The announcement comes as a new twist to DRC's roadmap toward fresh presidential elections and is to likely further divide Kabila's opponents in country that has been rocked by violence. Talks to negotiate his exit from president role failed last week.
Tshibala, who was expelled from Congo's largest opposition party, the Union for Democracy and Social Progress (UDPS), became the new leader under the power-sharing deal agreed in December.
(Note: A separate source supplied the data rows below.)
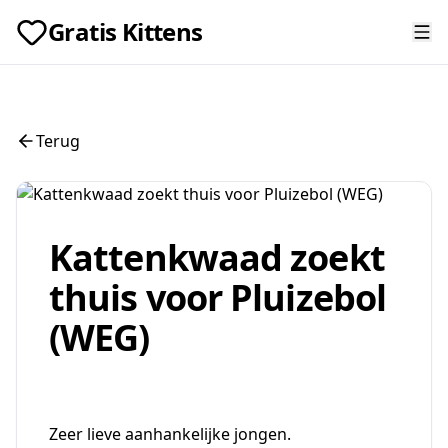
Gratis Kittens
Terug
Kattenkwaad zoekt
thuis voor Pluizebol
(WEG)
Zeer lieve aanhankelijke jongen.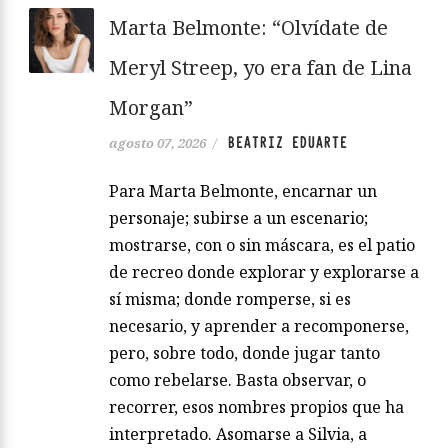
Marta Belmonte: “Olvídate de
Meryl Streep, yo era fan de Lina
Morgan”
BEATRIZ EDUARTE
agosto 07, 2026
/
Para Marta Belmonte, encarnar un
personaje; subirse a un escenario;
mostrarse, con o sin máscara, es el patio
de recreo donde explorar y explorarse a
sí misma; donde romperse, si es
necesario, y aprender a recomponerse,
pero, sobre todo, donde jugar tanto
como rebelarse. Basta observar, o
recorrer, esos nombres propios que ha
interpretado. Asomarse a Silvia, a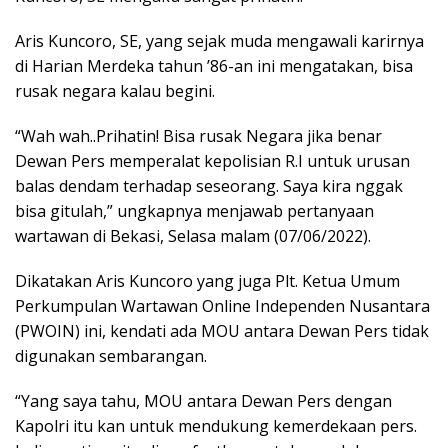
Aris Kuncoro, SE, yang sejak muda mengawali karirnya
di Harian Merdeka tahun ’86-an ini mengatakan, bisa
rusak negara kalau begini.
“Wah wah..Prihatin! Bisa rusak Negara jika benar
Dewan Pers memperalat kepolisian R.I untuk urusan
balas dendam terhadap seseorang. Saya kira nggak
bisa gitulah,” ungkapnya menjawab pertanyaan
wartawan di Bekasi, Selasa malam (07/06/2022).
Dikatakan Aris Kuncoro yang juga Plt. Ketua Umum
Perkumpulan Wartawan Online Independen Nusantara
(PWOIN) ini, kendati ada MOU antara Dewan Pers tidak
digunakan sembarangan.
“Yang saya tahu, MOU antara Dewan Pers dengan
Kapolri itu kan untuk mendukung kemerdekaan pers.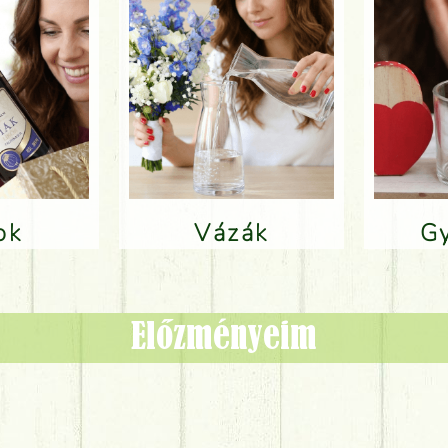
lok
Vázák
Előzményeim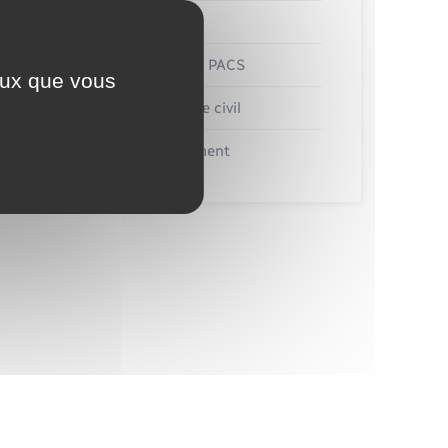
Etat civil
Mariage – PACS
ceux que vous
Parrainage civil
Recensement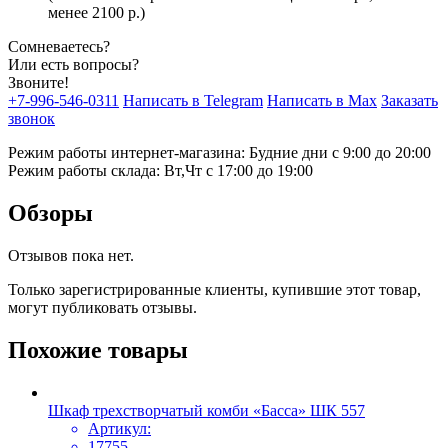
менее 2100 р.)
Сомневаетесь?
Или есть вопросы?
Звоните!
+7-996-546-0311
Написать в Telegram
Написать в Max
Заказать
звонок
Режим работы интернет-магазина: Будние дни с 9:00 до 20:00
Режим работы склада: Вт,Чт с 17:00 до 19:00
Обзоры
Отзывов пока нет.
Только зарегистрированные клиенты, купившие этот товар,
могут публиковать отзывы.
Похожие товары
Шкаф трехстворчатый комби «Басса» ШК 557
Артикул:
17755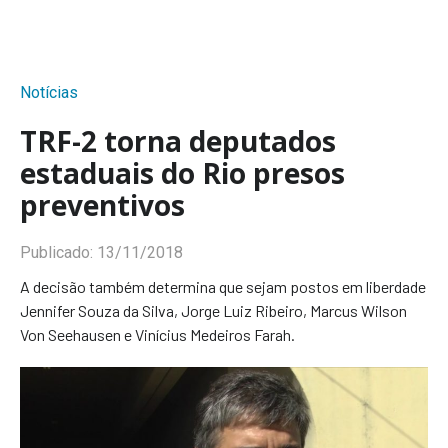
Notícias
TRF-2 torna deputados
estaduais do Rio presos
preventivos
Publicado:
13/11/2018
A decisão também determina que sejam postos em liberdade
Jennifer Souza da Silva, Jorge Luiz Ribeiro, Marcus Wilson
Von Seehausen e Vinícius Medeiros Farah.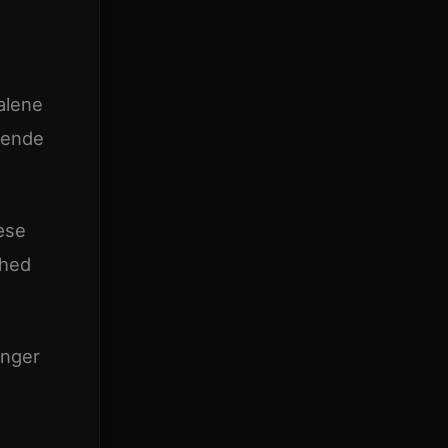
 alene
bende
æse
rhed
inger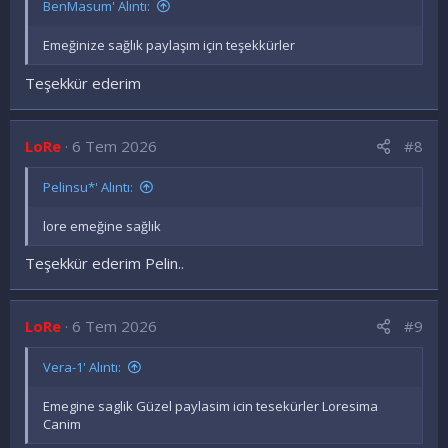
r
BenMasum' Alıntı:
:
Emeğinize sağlık paylaşım için teşekkürler
Teşekkür ederim
LoRe
6 Tem 2026
#8
Pelinsu*' Alıntı:
lore emeğine sağlık
Teşekkür ederim Pelin..
LoRe
6 Tem 2026
#9
Vera-1' Alıntı:
Emegine saglik Güzel paylasim icin tesekürler Loresima
Canim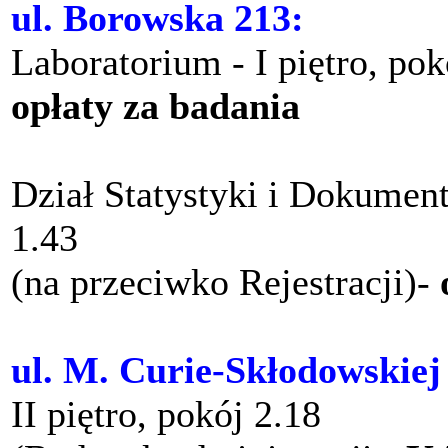
ul. Borowska 213:
Laboratorium - I piętro, po
opłaty za badania
Dział Statystyki i Dokument
1.43
(na przeciwko Rejestracji)-
ul. M. Curie-Skłodowskiej
II piętro, pokój 2.18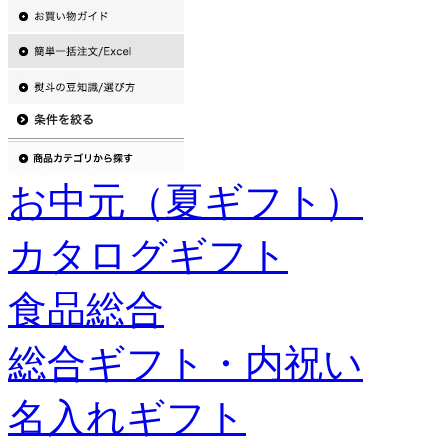
お中元（夏ギフト）
カタログギフト
食品総合
総合ギフト・内祝い
名入れギフト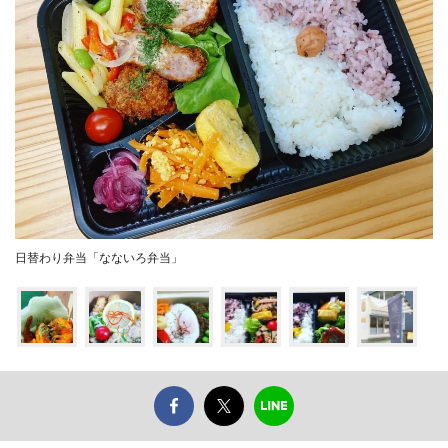
日替わり弁当「なないろ弁当」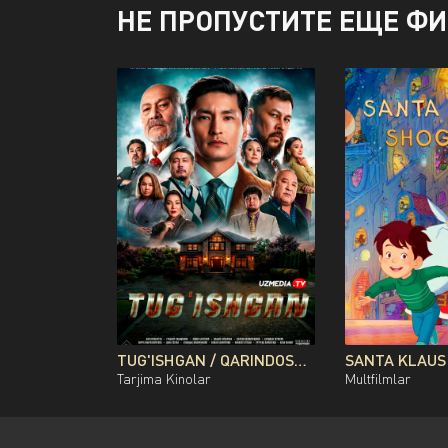
НЕ ПРОПУСТИТЕ ЕЩЕ Ф
TUG'ISHGAN / QARINDOSH / QONDOSH / OG'AYNI QOZOG'ISTON FILMI UZBEK TILIDA O'ZBEKCHA 2026 TARJIMA KINO FULL HD TAS-IX SKACHAT
Tarjima Kinolar
Multfilmlar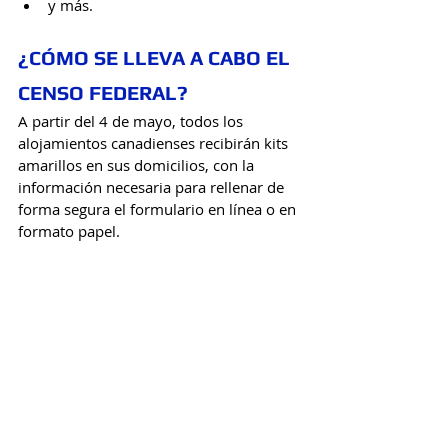
y más. 
¿CÓMO SE LLEVA A CABO EL 
CENSO FEDERAL?
A partir del 4 de mayo, todos los 
alojamientos canadienses recibirán kits 
amarillos en sus domicilios, con la 
información necesaria para rellenar de 
forma segura el formulario en línea o en 
formato papel. 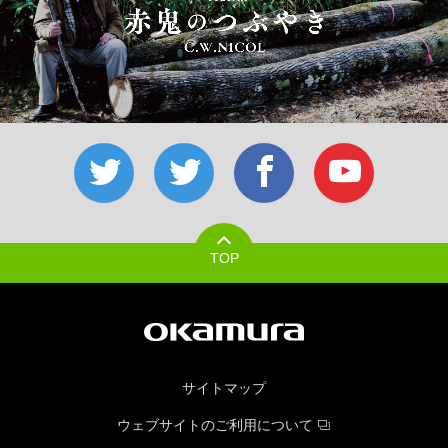
TOP
サイトマップ
ウェブサイトのご利用について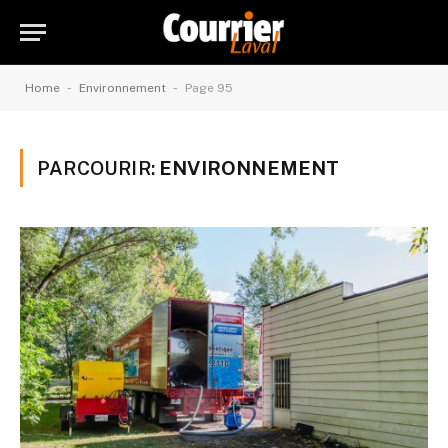
-
-
Home
Environnement
Page 95
PARCOURIR:
ENVIRONNEMENT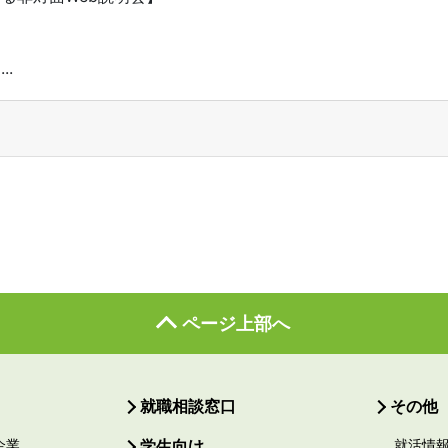
.
ページ上部へ
就職相談窓口
その他
企業
学生向け
就活情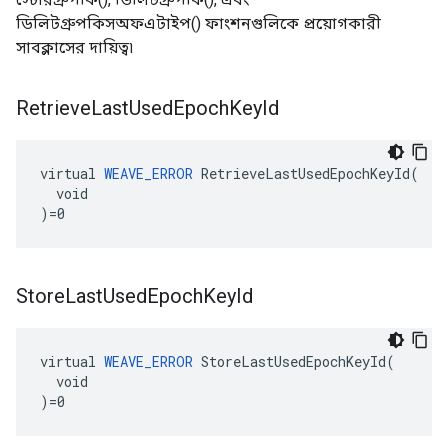
ডিলিটগ্রুপকিসঅফএটাইপ() ফাংশনগুলিকে প্রয়োগকারী
সাবক্লাসের দায়িত্ব৷
Retrieve
Last
Used
Epoch
Key
Id
virtual 
WEAVE_ERROR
He replaced Samy Badibanga, who resigned on 6 April as outlined in the agreement.
Tshibala will now be a leader in the new transitional government until the presidential election that he is expected to organise a later in 2017. It comes following Kabila's refusal to step down when his mandate expired in December 2016.
Tshibala was ousted from the UDPS in March after he and a few other prominent opposition leaders challenged the designation of successors to veteran leader Etienne Tshisekedi.
Tshisekedi died in February and his son Felix replaced him as the president of the main opposition bloc. On Friday (7 April), he accused Kabila of violating the Catholic church-brokered 31 December deal by not appointing a candidate chosen by the opposition alliance.
"We continue to demand the application of the 31 December 2016 accord," Flex told Reuters. "The nomination of Bruno Tshibala is a departure from the accord."
The deal was aimed at stemming the violence that followed Kabila's refusal to relinquish the presidency. It followed two years of failed political dialogues and an impasse between the ruling and opposition parties. The deal called for a new unity government formation to oversee the elections.
Opposition has been claiming that Kabila, who is accused of wanting to stay in power beyond his constitutional limit, is intentionally blocking the implementation of the deal. Kabila has ruled DRC since his father's assassination in 2001.
The president's opponent believe that Kabila intends to repeatedly delay elections until he gains time to organise a referendum to let himself contest for a third term- similar to what his counterparts in neighbouring Congo Republic and Rwanda have done, Reuters noted.
However, Kabila has denied all the allegations and said the delay in holding elections were due to financial and logistical difficulties.
Tshibala's appointment comes ahead of a mass march the UDPS leaders have called for 10 April in the capital Kinshasa to protest against the Kabila government's delay in implementing the deal.